At 5, Dodo (white shirt), Eme (blue shirt!) and Lina come to take us on a walk through part of Brin, the village. They are part of a five-person team of residents who translate Wolof, Joola and other languages spoken into French for analyzation. They are super friendly and make me feel right at home as we try to talk without any of us really speaking the other’s language. They are such that it not awkward at all to try. Eme is wearing a Santa hat from Secret Santa, Dodo has swagger and Lina speaks about everything with the gusto usually reserved for favorite meals. I like them.

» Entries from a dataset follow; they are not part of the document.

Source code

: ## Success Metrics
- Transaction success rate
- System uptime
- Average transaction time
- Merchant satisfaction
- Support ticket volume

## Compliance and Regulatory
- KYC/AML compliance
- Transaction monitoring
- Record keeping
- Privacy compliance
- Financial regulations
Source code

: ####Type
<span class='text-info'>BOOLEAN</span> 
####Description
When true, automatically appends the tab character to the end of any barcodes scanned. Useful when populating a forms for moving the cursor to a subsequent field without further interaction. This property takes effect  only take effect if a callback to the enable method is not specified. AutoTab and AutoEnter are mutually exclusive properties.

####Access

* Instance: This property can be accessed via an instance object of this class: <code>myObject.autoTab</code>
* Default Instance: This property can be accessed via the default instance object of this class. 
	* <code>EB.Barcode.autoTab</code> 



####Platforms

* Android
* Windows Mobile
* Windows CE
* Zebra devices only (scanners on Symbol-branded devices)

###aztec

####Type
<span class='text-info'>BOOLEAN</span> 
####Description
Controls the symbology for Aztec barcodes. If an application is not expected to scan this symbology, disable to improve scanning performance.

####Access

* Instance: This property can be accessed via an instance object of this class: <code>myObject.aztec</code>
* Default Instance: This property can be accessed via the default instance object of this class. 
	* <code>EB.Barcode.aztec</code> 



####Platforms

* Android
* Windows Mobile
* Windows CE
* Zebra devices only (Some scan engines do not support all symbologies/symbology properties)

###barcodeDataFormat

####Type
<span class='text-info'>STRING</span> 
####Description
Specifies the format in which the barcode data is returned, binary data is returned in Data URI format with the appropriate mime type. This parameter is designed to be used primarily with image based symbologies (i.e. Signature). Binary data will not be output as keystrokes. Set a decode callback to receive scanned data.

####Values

First, we go to Ephraim’s house. It is a juxtaposition of new and old. It is made mostly out of hand-formed mud brick, with cement reinforcement. Hes’s got wooden beams on the ceiling, with a metal roof above it. Electricity. TV. Out back, a separate cooking area with fire as the stove, and traditional pottery vessels beside plastic containers. I love the photo I take of Dodo and Ephraim: It is a perfect mix of modern and traditional, with Dodo with his headphones and Efram with his homemade flute.

He brings out and plays a very old and sacred drum made out of a tree, covered in animal leather, used for initiation – when the boys are circumcised and become men. He also plays a flute made out of a bamboo stalk.

I vow to come back and interview him because in addition to living old and new, he’s dedicated to preserving the old ways and items.


The team, outside of Ephraim's house, which was cool in every way, includng the sunset lighting. Dodo, Eme, Abbie and Lina.